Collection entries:
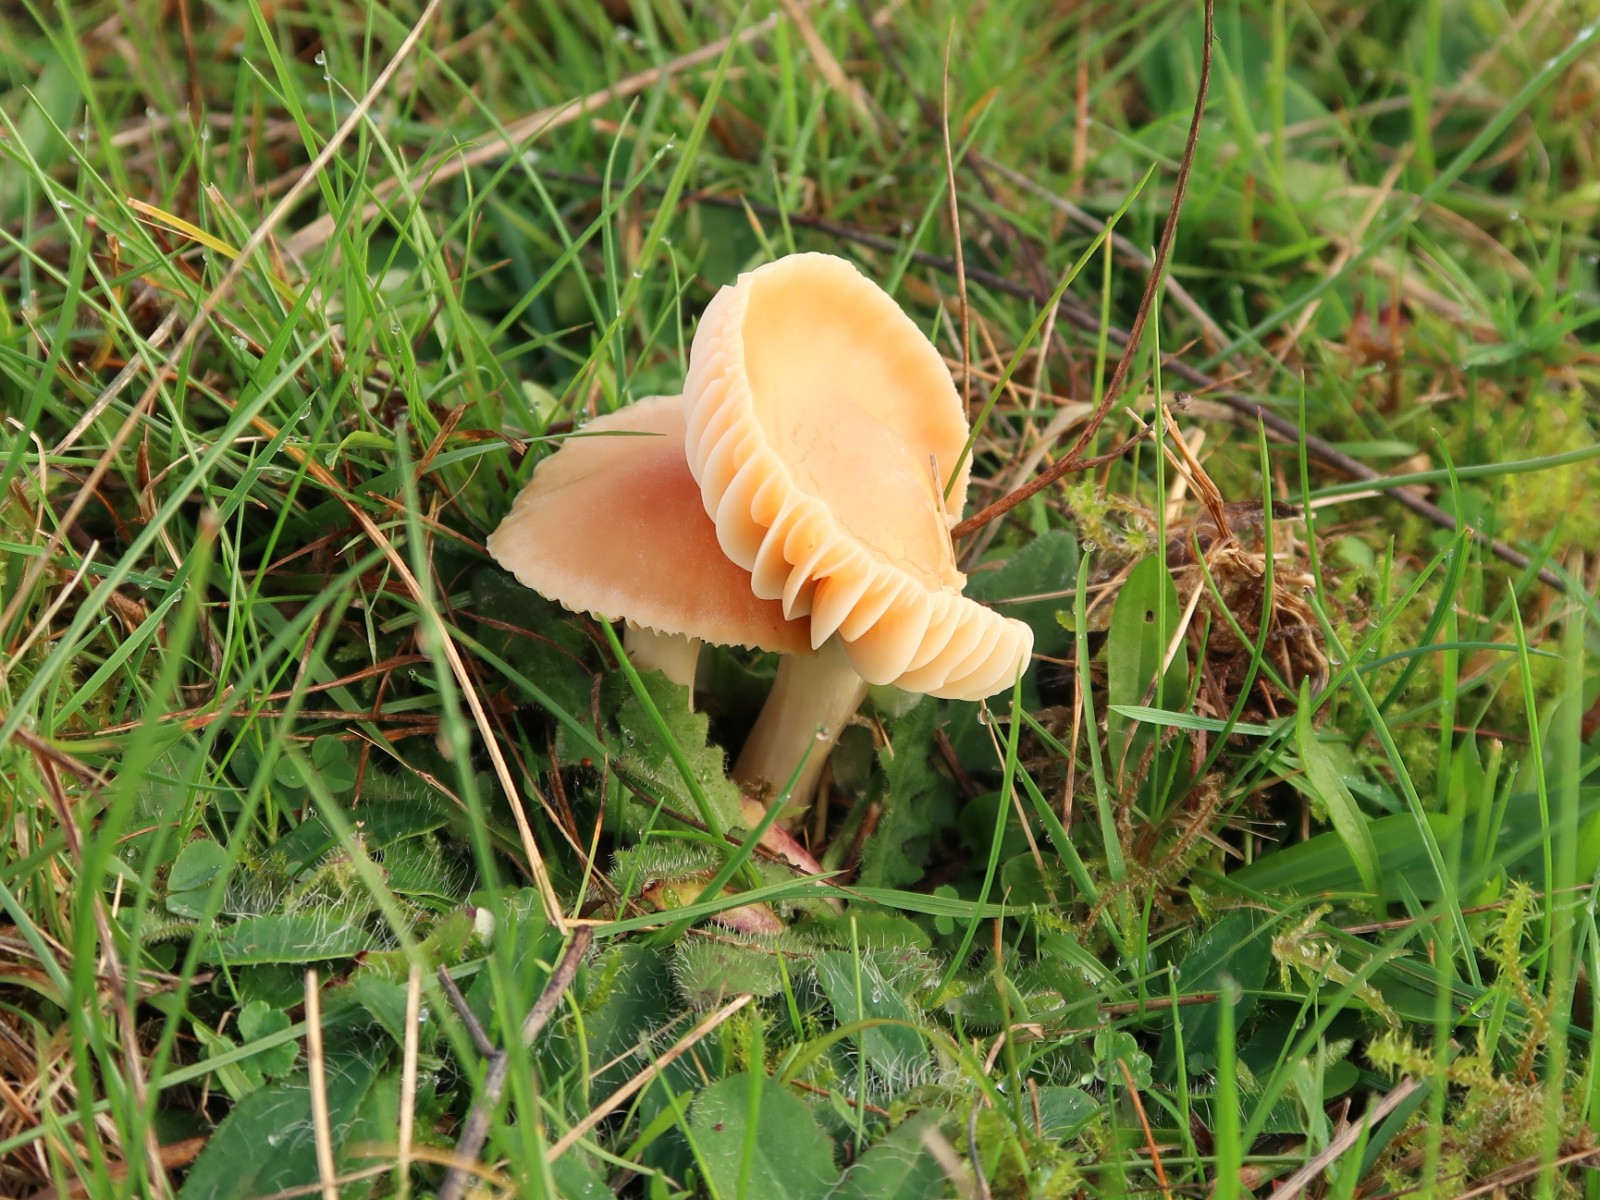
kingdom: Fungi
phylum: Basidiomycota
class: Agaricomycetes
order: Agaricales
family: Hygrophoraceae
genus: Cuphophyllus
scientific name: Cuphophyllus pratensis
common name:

==

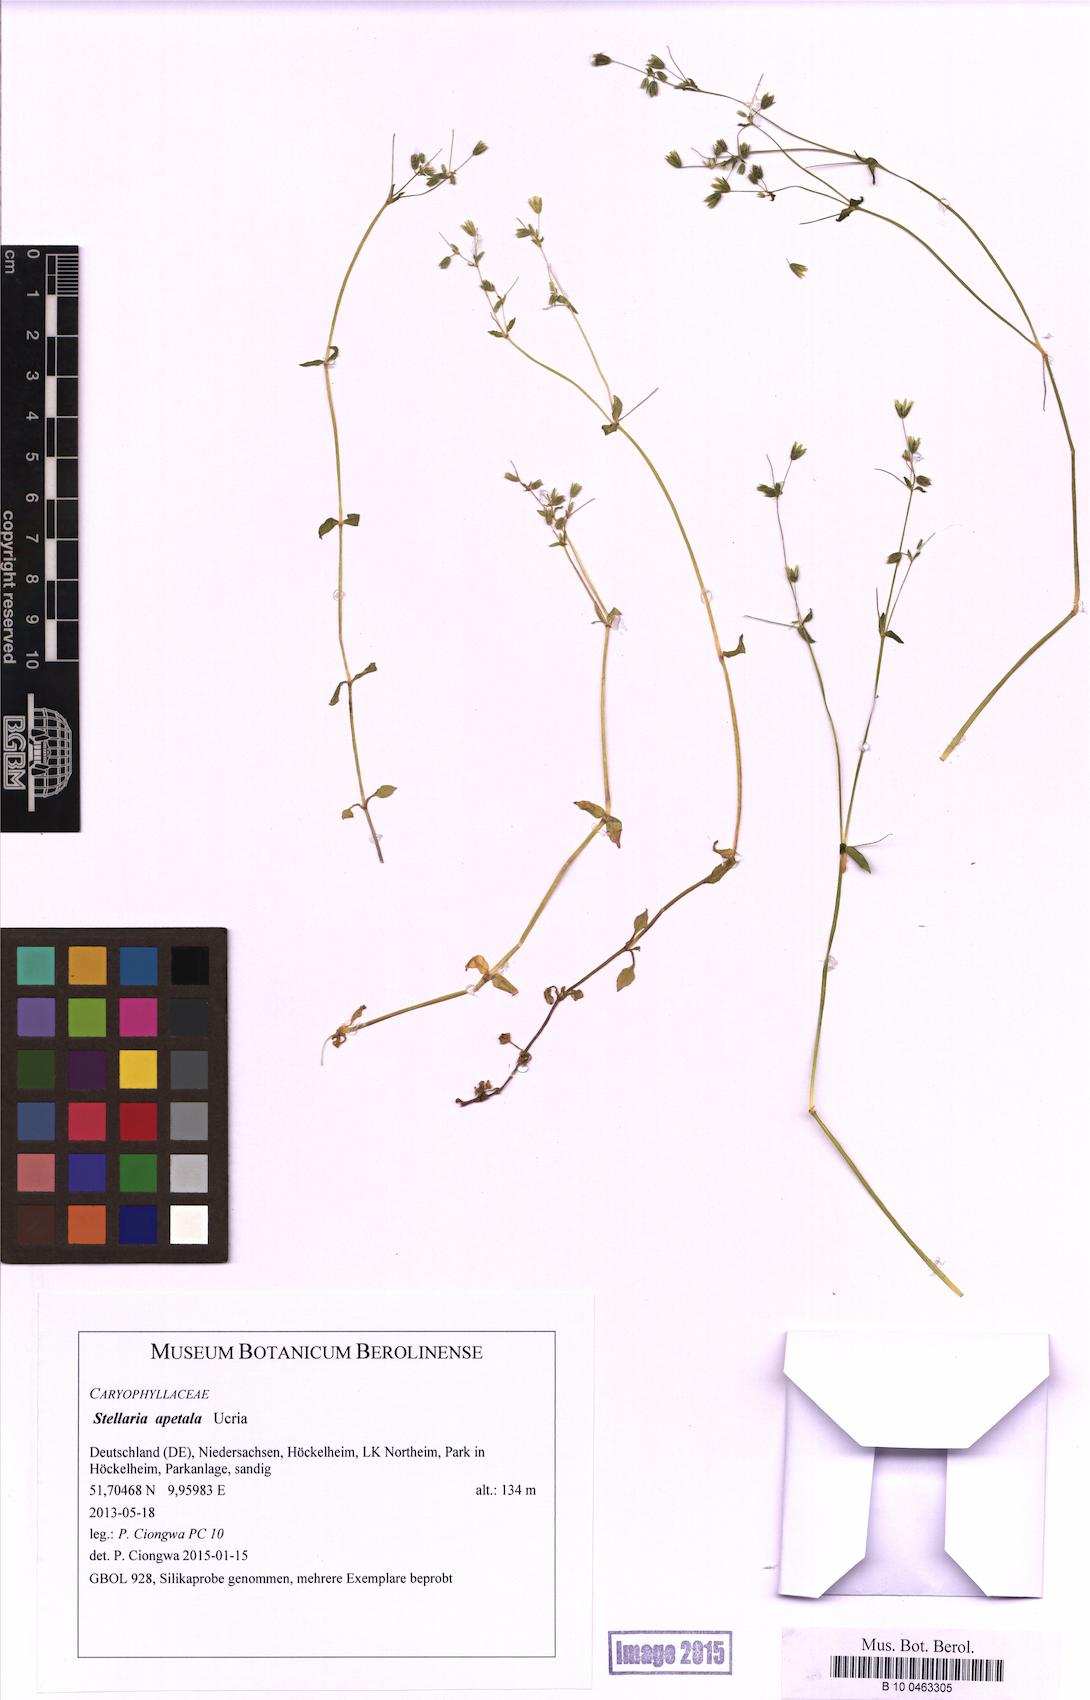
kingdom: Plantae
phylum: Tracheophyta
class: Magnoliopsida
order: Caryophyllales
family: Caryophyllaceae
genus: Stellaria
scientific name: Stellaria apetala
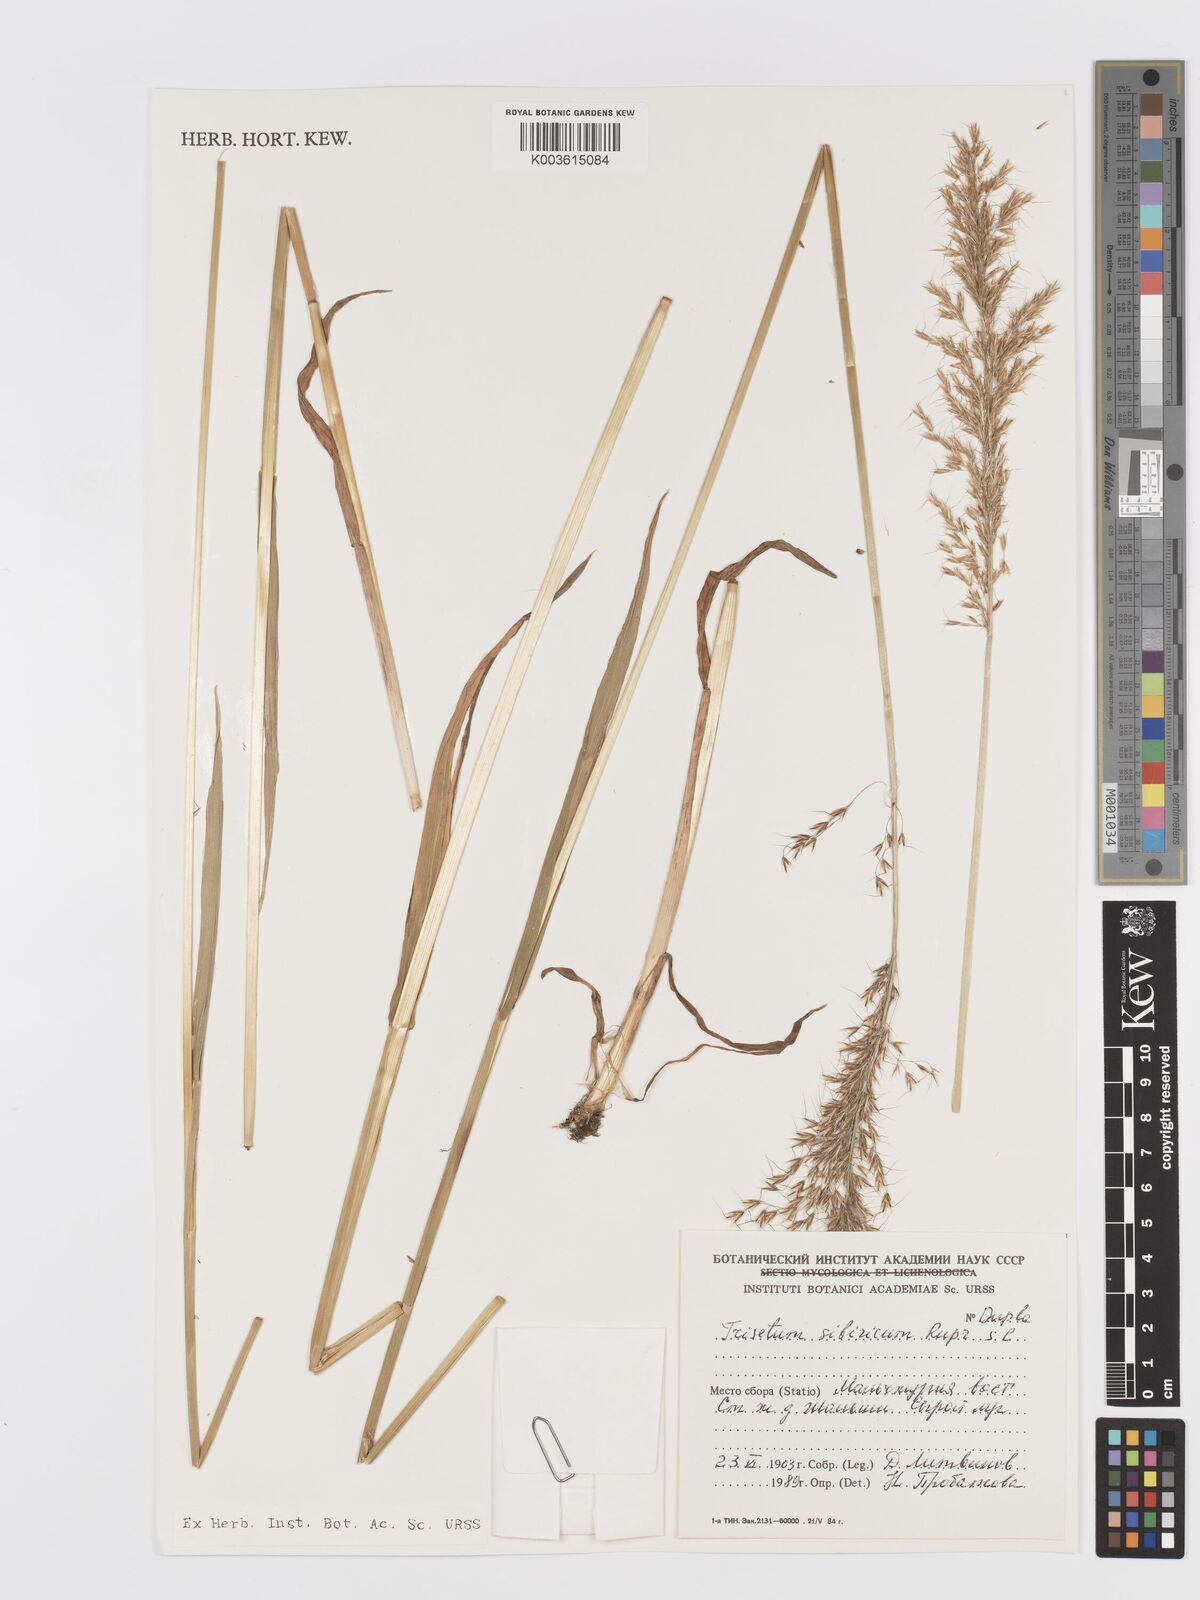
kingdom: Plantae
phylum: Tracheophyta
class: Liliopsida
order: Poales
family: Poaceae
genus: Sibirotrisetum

...

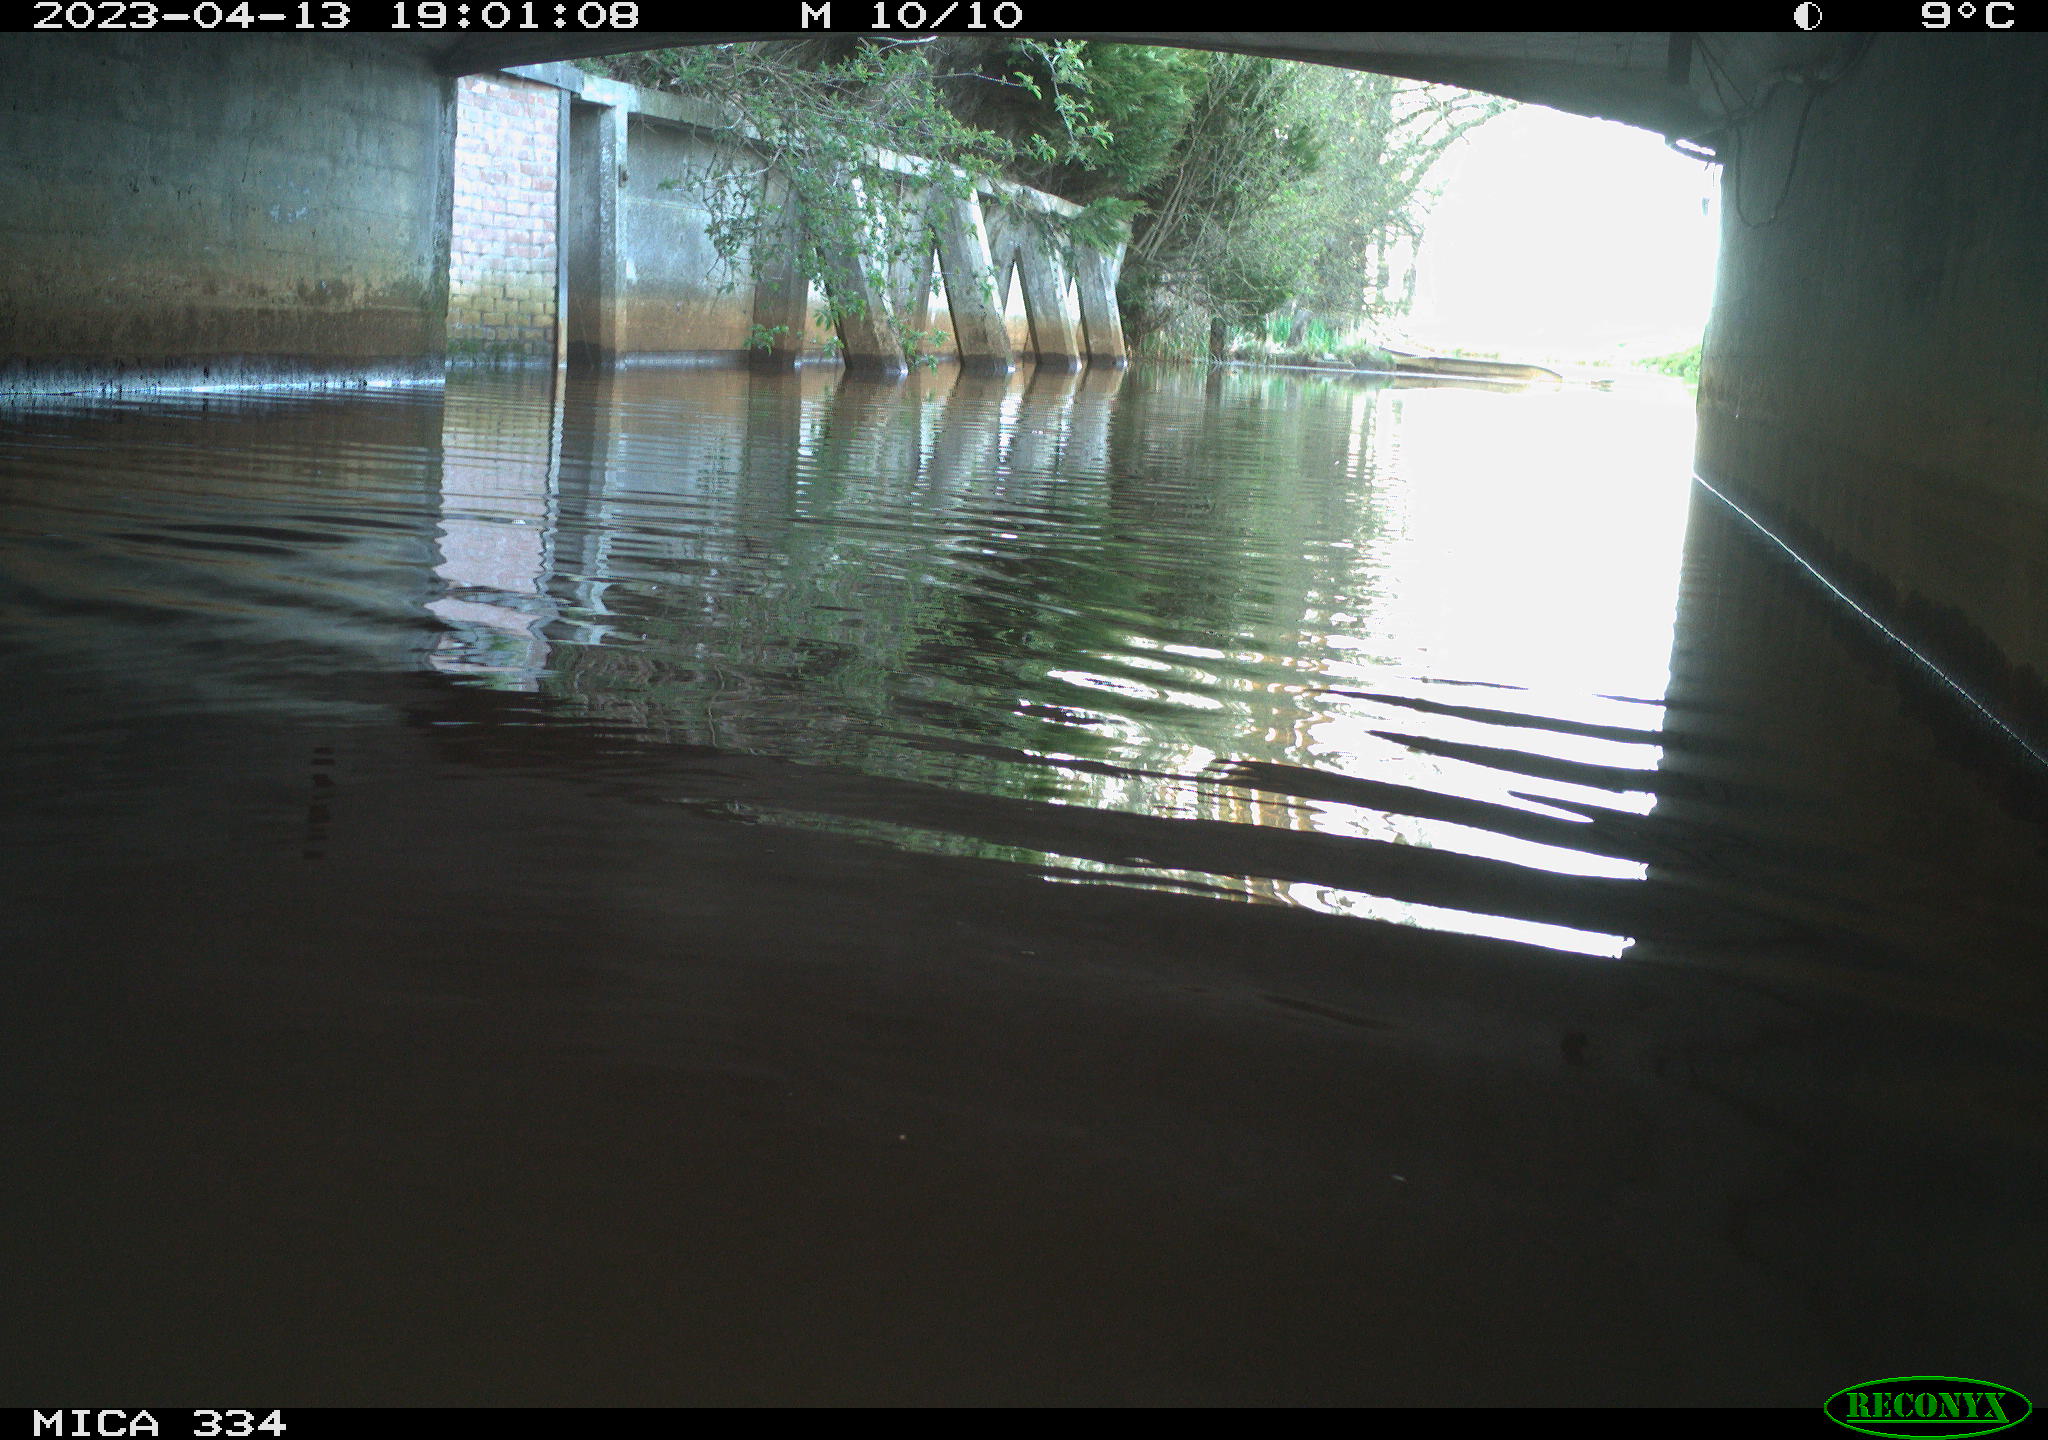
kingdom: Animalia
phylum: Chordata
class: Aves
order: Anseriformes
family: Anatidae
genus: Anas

Description of the task ::
Retype the lines of the records from the one containing "kingdom: Fungi" through the one containing "scientific name: Cuphophyllus pratensis", both included, character for character.

Response to this task ::
kingdom: Fungi
phylum: Basidiomycota
class: Agaricomycetes
order: Agaricales
family: Hygrophoraceae
genus: Cuphophyllus
scientific name: Cuphophyllus pratensis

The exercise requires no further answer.